Isn't it funny how time flies? It seems like yesterday that the Chestnut Hill Community Association Aesthetics Committee spent countless meetings discussing the style of trash can that should grace the corners of Germantown Avenue.

I realized on Tuesday — after a chat with CHCA president Maxine Maddox Dornemann about the possibility of the CHCA contributing toward the cost of additional trash cans — that those meetings were longer ago than I thought. Maxine wasn't sure why the suggestion for a contribution for new trash cans had come from the Aesthetics Committee.

A history lesson: In the 1980s, wooden slatted cans attached to the utility poles were placed along Germantown Avenue. These fell apart and the Streets Department replaced them with the wire mesh kind found all over country, if not the world. The Aesthetics Committee, according to the Local files, began discussing how to improve the wire trash cans in 1997. In 1999, the CHCA board of directors and the Chestnut Hill Business Association board of trustees each voted to contribute $4,500 to match a grant proposed by Bird In Hand. Thirty galvanized steel trash cans were installed at intersections along the Avenue in 2000.

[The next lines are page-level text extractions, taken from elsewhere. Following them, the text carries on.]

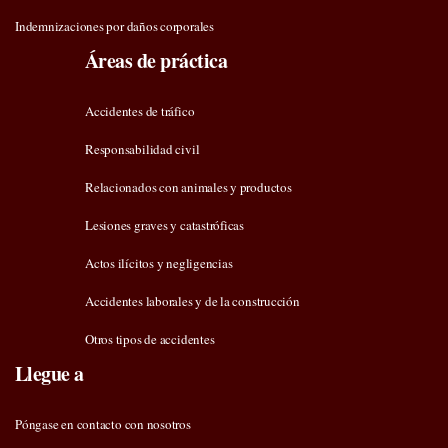
Indemnizaciones por daños corporales
Áreas de práctica
Accidentes de tráfico
Responsabilidad civil
Relacionados con animales y productos
Lesiones graves y catastróficas
Actos ilícitos y negligencias
Accidentes laborales y de la construcción
Otros tipos de accidentes
Llegue a
Póngase en contacto con nosotros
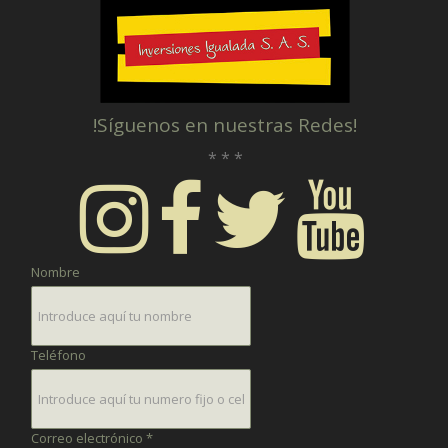
!Síguenos en nuestras Redes!
* * *
Nombre
Teléfono
Correo electrónico *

It should be noted that the suggestion that the CHCA once again contribute to the project was made by Dottie Sheffield, an Aesthetics Committee member who founded the Garden District Fund and Bird in Hand and sits on the Business Improvement District board of directors. Dottie did much of the research that brought us the galvanized steel cans.

Some may wonder why we are worrying about the style trash can we should have on Germantown Avenue. Choosing a style of receptacle for a National Historic District — as Chestnut Hill is — is an example of the hard work and persistence members of the Aesthetics Committee have given the community over the years in giving shoppers a unique shopping experience in an historic community.

Let's hope that the CHCA executive committee takes a careful look at its finances and is able to recommend to the board of directors that the Community Association join with the BID and the Garden District Fund to pay for additional cans. Although the Business Improvement District will play a growing role in these kinds of decisions, it continues to be important for the Community Association, which represents the entire neighborhood, to help the business community with projects.

The next step will be teaching people how to use them. The question remains whether pedestrians will walk a few extra yards out of their way to throw something away.